The link for Spin-Off magazine will be posted in my Fiber Links section. Spring is on the way and with it comes shearing season and fiber festivals so stay tuned! -Renee

Tuesday, January 1, 2008

Weaving New Years Resolutions

Happy New Year! My husband and I spent the holidays visiting my family in Honolulu, Hawaii. This is a picture of the beach on the Wai'anae coast of Oahu. If one never leaves Honolulu one would never know that Oahu does have beaches that can be empty of people. We were the only people on the beach, with the exception of the life guard, for about an hour on this day. The skies were cloudy and gray but it was balmy and the water was warm.
I have been thinking about the direction of my blog. I originally started it as a way for my fellow guild members to keep track of my progress on a guild grant. The grant work is finishing up and I have decided to continue the blog because I have been enjoying it so much. The focus this summer was pretty much on dyeing. I want the blog to have a bit more of a balance of weaving, spinning and other fiber arts. I would also like it to reflect my passion about women's causes and the environment in the context of the fiber arts.

**PROBLEM DETAILS:**
Answer these questions using the blog excerpt above:
(a) In which section will the link for Spin-Off magazine be posted?
(b) In what city did the writer and spouse spend the holidays visiting family?
(c) What was the blog's main focus this summer?

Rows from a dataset
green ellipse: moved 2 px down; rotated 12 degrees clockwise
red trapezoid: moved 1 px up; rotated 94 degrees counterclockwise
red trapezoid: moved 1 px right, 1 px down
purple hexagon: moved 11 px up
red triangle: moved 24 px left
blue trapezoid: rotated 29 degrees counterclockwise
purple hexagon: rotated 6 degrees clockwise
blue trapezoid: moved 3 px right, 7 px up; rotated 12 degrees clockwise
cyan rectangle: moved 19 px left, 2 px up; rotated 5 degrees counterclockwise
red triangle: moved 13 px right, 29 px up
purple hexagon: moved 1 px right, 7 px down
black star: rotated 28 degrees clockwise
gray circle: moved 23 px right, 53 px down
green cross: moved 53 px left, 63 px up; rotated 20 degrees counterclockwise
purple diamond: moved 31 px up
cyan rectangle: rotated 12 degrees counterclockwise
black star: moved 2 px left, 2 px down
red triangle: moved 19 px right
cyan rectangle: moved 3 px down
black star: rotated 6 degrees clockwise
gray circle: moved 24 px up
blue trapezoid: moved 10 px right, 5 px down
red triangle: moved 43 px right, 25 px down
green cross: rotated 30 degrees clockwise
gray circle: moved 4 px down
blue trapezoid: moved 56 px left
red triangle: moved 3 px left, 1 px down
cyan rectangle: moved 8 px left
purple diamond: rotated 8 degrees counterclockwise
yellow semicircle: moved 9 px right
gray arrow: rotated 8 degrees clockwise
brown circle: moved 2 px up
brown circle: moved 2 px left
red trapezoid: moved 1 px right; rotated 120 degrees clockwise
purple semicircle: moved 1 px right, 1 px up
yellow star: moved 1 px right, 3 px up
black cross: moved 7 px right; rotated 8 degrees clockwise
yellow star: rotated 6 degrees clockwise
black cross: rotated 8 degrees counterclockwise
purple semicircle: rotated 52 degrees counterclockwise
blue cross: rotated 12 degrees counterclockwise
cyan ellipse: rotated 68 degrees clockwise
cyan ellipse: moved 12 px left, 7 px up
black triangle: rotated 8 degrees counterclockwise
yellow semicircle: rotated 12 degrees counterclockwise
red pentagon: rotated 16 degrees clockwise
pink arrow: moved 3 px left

**PROBLEM SOLUTION:**
(a) The Fiber Links section
(b) Honolulu, Hawaii
(c) Dyeing